The real economic paradox is this: the more people use AI services, the more computing power is required, the higher the costs rise – and the further profitability is pushed into the future. OpenAI itself cited available computing power as the current limiting factor for revenue growth in January 2026. Growth and cost scaling are inextricably linked in this industry. This means that whoever sells more needs proportionally more capital – a model that will remain structurally dependent on external financing as long as no technological breakthroughs radically improve energy efficiency.

Whether such a breakthrough will occur remains to be seen. The Chinese AI model DeepSeek demonstrated at the beginning of 2025 that comparable performance is possible with significantly less energy consumption – a finding that was met with some shock in the West. But even if efficiency increases, historically every efficiency gain in information technology has led to an expansion of usage that more than offsets the savings – a phenomenon known as the Jevons Paradox. In a growth-driven industry, greater efficiency doesn't mean less resource consumption, but rather more applications at lower marginal costs.

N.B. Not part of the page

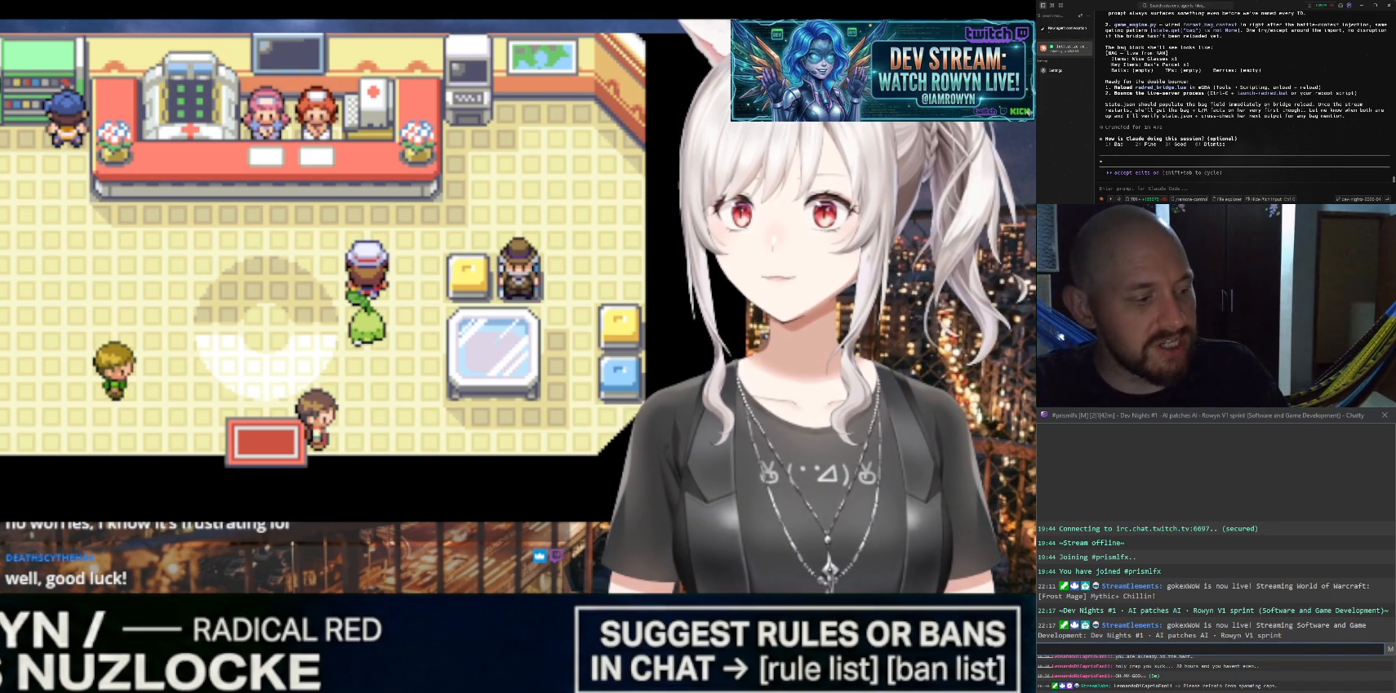
{"buttons": ["A"], "events": []}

A bottomless competition: The AI ​​arms race and its systemic risks

OpenAI is not alone. The industry is engaged in an arms race structurally reminiscent of the Cold War arms race – with the difference that there are no external brakes. Google with Gemini, Anthropic with Claude, Elon Musk's xAI with Grok, and Chinese players like Baidu and Alibaba are all in a capital competition where deciding to slow down would be tantamount to being out of the game.

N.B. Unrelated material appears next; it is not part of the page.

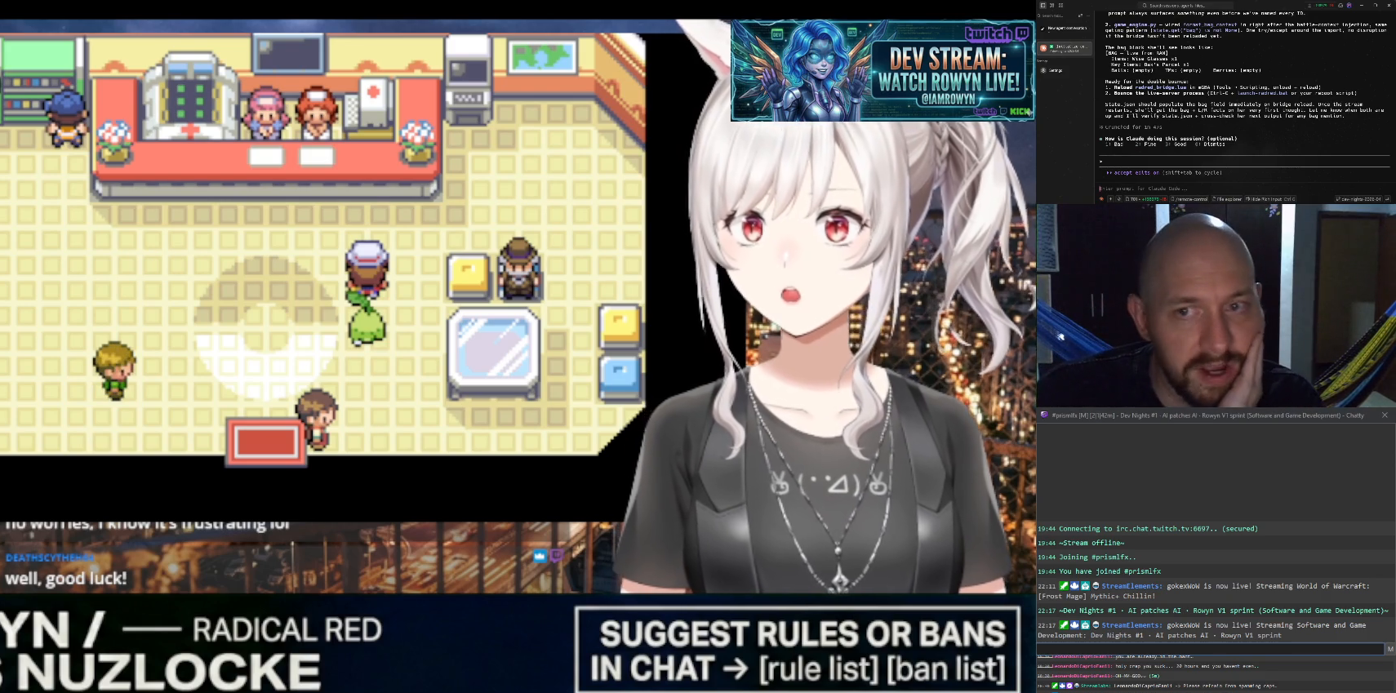
{"buttons": ["A"], "events": []}
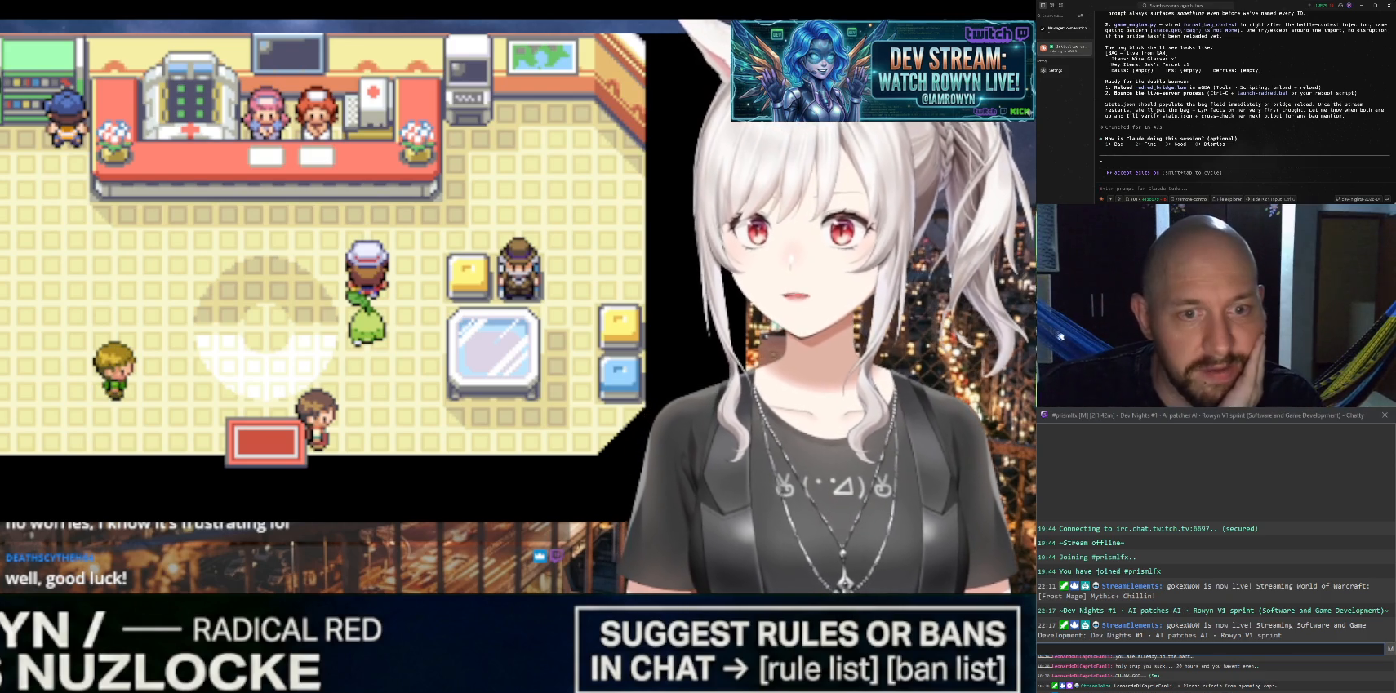
{"buttons": ["A"], "events": []}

The consequence is a market where collective investment exceeds what would be economically sensible – because the fear of losing their competitive position outweighs concerns about their own balance sheets. This capital comes from sovereign wealth funds, pension funds, and strategic investors, who are themselves betting on the future dominance of AI. Should this bet fail – or should profitability fail to materialize structurally – the consequences for a large number of investors would be significant.

What makes the dispute between Musk and OpenAI particularly revealing in this context is the exposed question of governance: Who actually controls this powerful and resource-intensive technology? OpenAI was originally founded as a non-profit organization conducting research in the interest of humanity. Today, it is a company with a trillion-dollar infrastructure commitment that, by its own admission, does not expect to make a profit until 2029, yet is valued by global investors at a level that suggests future market dominance. The gap between the original founding vision and today's reality is vast.

A sober overall assessment

Pandora's box is a fitting metaphor – but an incomplete one. In the myth, all the world's evils escape from it, while only hope remains at the bottom. With artificial intelligence, the picture is more complex: the hopes are real and demonstrable, but they compete with very concrete and very high costs – financial, environmental, and social.

What the lawsuit against OpenAI and the $50 billion in computing costs it revealed demonstrates economically is this: The technology is in a state where its societal costs—in the form of energy consumption, misallocation of capital, surveillance infrastructure, and democratic risks—are far less accurately captured and priced than its commercial returns. No market mechanism exists that fully internalizes these negative externalities: Neither the carbon emissions of data centers nor the societal damage caused by disinformation and surveillance appear in the profit and loss statements of OpenAI, Google, or Microsoft.

As long as this remains the case, the rational calculation of every market participant will always lead to expansion and growth – at the expense of all those who were not presented with this bill but will ultimately pay the price. This is the real economic core of the problem. It's not a question of whether AI has meaningful applications – it undoubtedly does – but rather whether the way it is developed, financed, and deployed serves society or primarily the capital that has invested in it.